Il y a des mots nés du rejet de l'autre comme celui de pied-noir sobriquet donné aux français d'Algérie et qui a pris tout son sens stigmatisant à l'aune d'un rapatriement rejeté par les français de métropole; ces mots n'ont pas été sujet à réflexion.
je vais dire un poncif: non on n'est pas choisi par le patient. Les 2 parties se choisissent. Non on n' a pas la clientèle "éduquée" (comme on ose dire maintenant) qu'on "mérite". On peut soigner tout le monde sans affinité particulière. Seul critère valable: le respect mutuel. Si ce dernier vient à manquer, il faut d'urgence divorcer très vite.
TL
A BT
Merci, c’était donc (juste ?? !!..)une histoire de dénomination mais pas en DCI !! ( merci P. Bourdieu) . D’ailleurs j’ai toujours eu 36 explications différentes par mes chers patients de cette dénomination, connais-tu la « véritable » du moins la plus vraisemblable…si elle existe…
J’avais mal compris cette histoire de baptême avec sa connotation religieuse, surtout que l’étymologie (plonger dans un liquide) pouvait faire croire que tu voulais les noyer ;-))
De la part du fils d’une macaroni, rital….etc (ce qui me permet de dire un grand merci à Moooonsieur F. Cavanna.. et à certains blogs féministes qui le dézinguent une 2ème fois)
Doit on soigner tout le monde ? Bonne question du jour !
J’ai été appelé pour une visite d’une patiente de 97 ans qui présentait un érysipèle de jambe gauche. J’avais déjà vu cette personne une fois il y a 2 mois, elle était venue avec son fils au cabinet.

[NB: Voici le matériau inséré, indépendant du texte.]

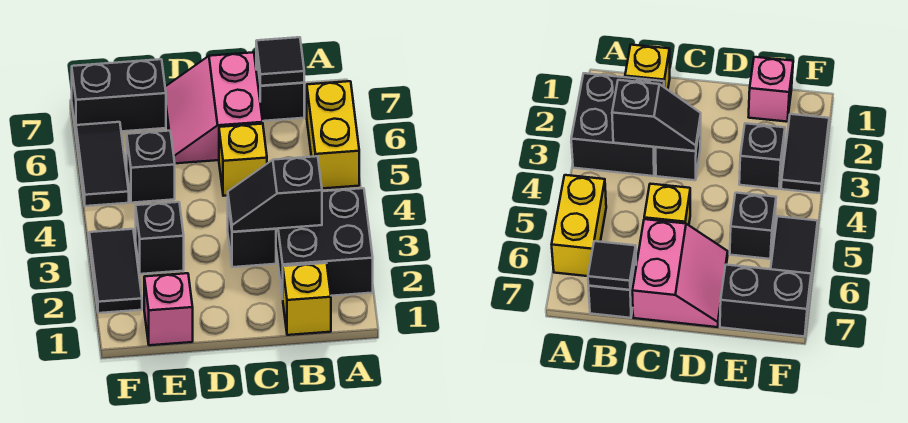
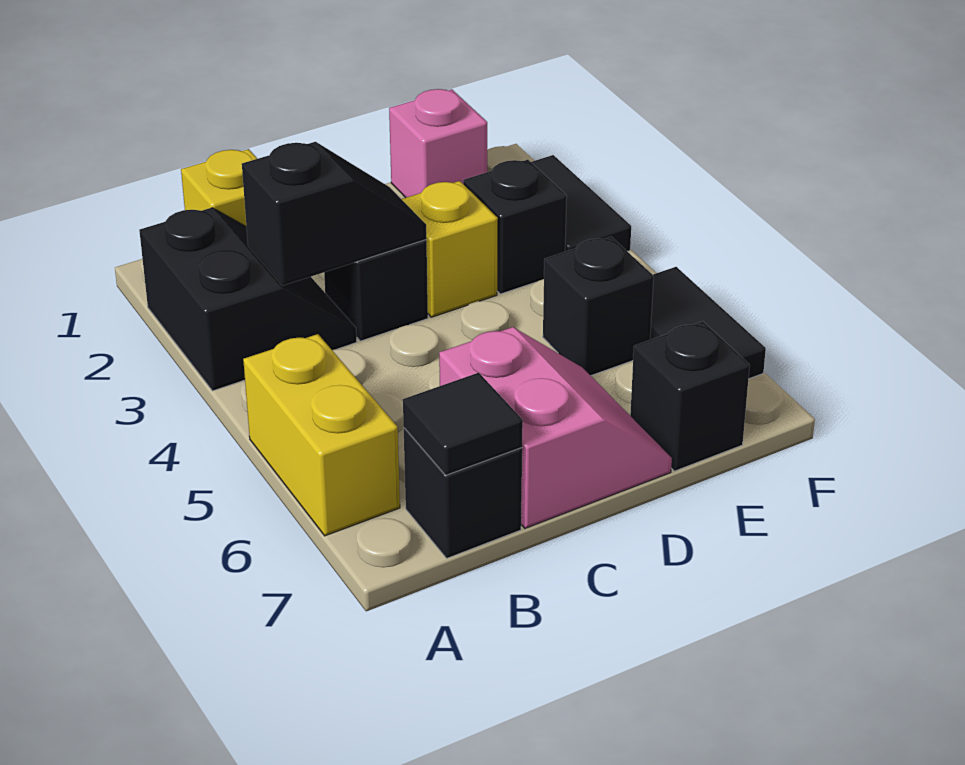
black brick A2:B3 level 1 -> black slope A2:B3 level 1 top A
yellow brick C5 level 1 -> yellow brick D3 level 1
black brick E7:F7 level 1 -> black brick E7 level 1

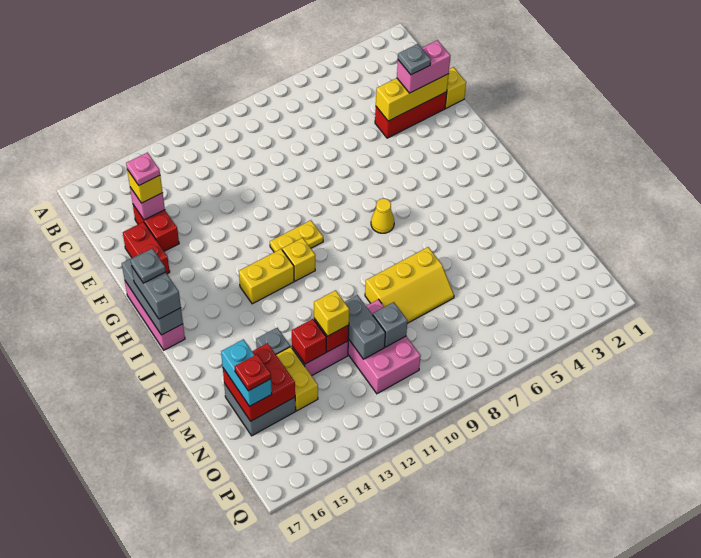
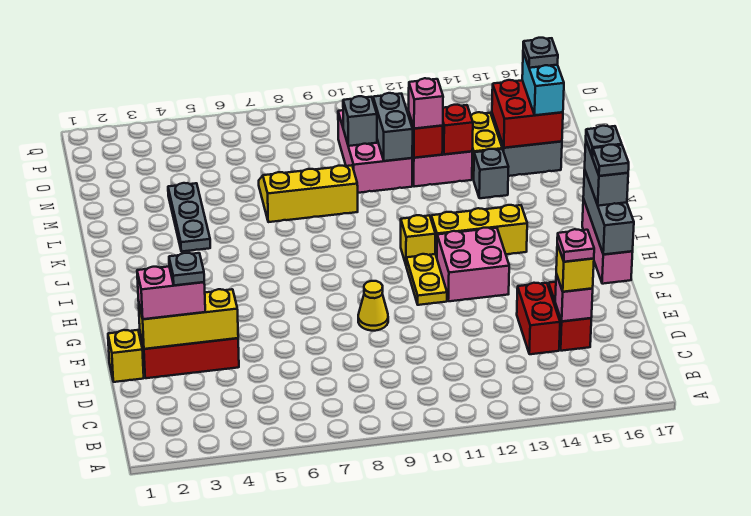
red brick E16:F16 level 1 -> red brick D14:E14 level 1
none -> pink brick G12:H13 level 1
yellow plate H10:H11 level 1 -> yellow plate G11:H11 level 1
yellow cone I7 level 1 -> yellow cone F9 level 1
yellow brick I12:I13 level 1 -> yellow brick I12:I14 level 1
none -> grey plate I17 level 4
none -> grey plate K4:M4 level 1
yellow brick M12 level 3 -> pink brick M12 level 3
red plate N16 level 4 -> grey plate N16 level 4

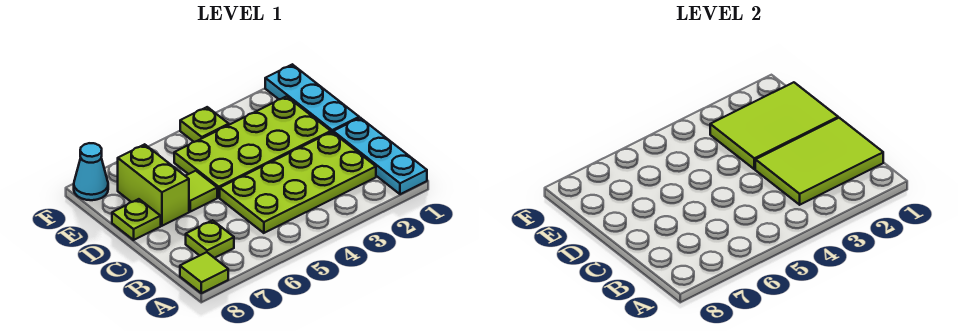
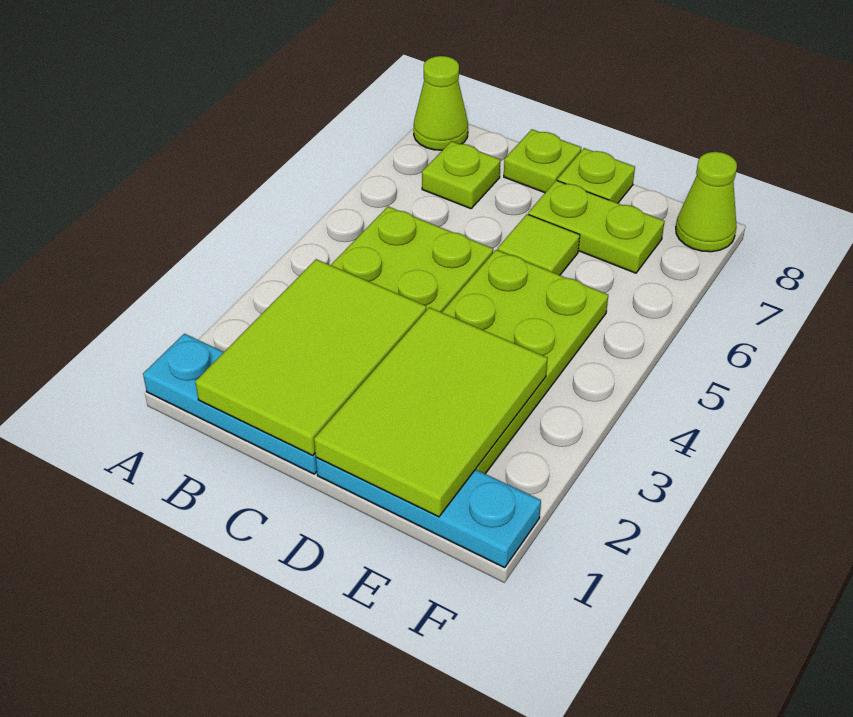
lime tile A8 level 1 -> lime cone A8 level 1
lime brick D7:E7 level 1 -> lime plate D7:E7 level 1
lime plate F4 level 1 -> lime plate C8 level 1
cyan cone F8 level 1 -> lime cone F8 level 1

Trouvant cette patiente très algique et dyspnéique, j’étais « emmerdé ». J’ai voulu l’adresser aux urgences.
Après explication à la famille, on me répond « aucun ambulance ne peut entrer sur notre terrain, l’accès est soumis à un droit de passage, pompier et ambulance sont interdits ». J’en suis resté bouche bée ! mais quand y a urgence, on n’a pas le choix…
J’ai donc appelé le 15 pour avoir une ambulance, et là, 2eme obstacle pour faire court du médecin régulateur : tu voudrais pas te démerder à domicile ??
Et bien non ! Je sais que cette mamie va attendre, mais elle a droit d’être pris en charge comme tout le monde. Je suis en colère contre le système hospitalier qui n’arrive pas à accueillir les patients dans des conditions correctes. Doit-on ne plus soigner les plus de 90 ans ? La mort est sûrement proche mais le patient à droit au soulagement de la douleur et là, à domicile, ce n’était pas possible.
Anonyme : J'ai du mal à comprendre votre histoire. Qui interdit le passage des ambulances et pompiers sur un terrain pour votre patiente? La famille elle même, des voisins, des propriétaires? Il y a une raison précise?
Interdire le passage de pompiers et d'ambulances, ça me semble complètement inimaginable.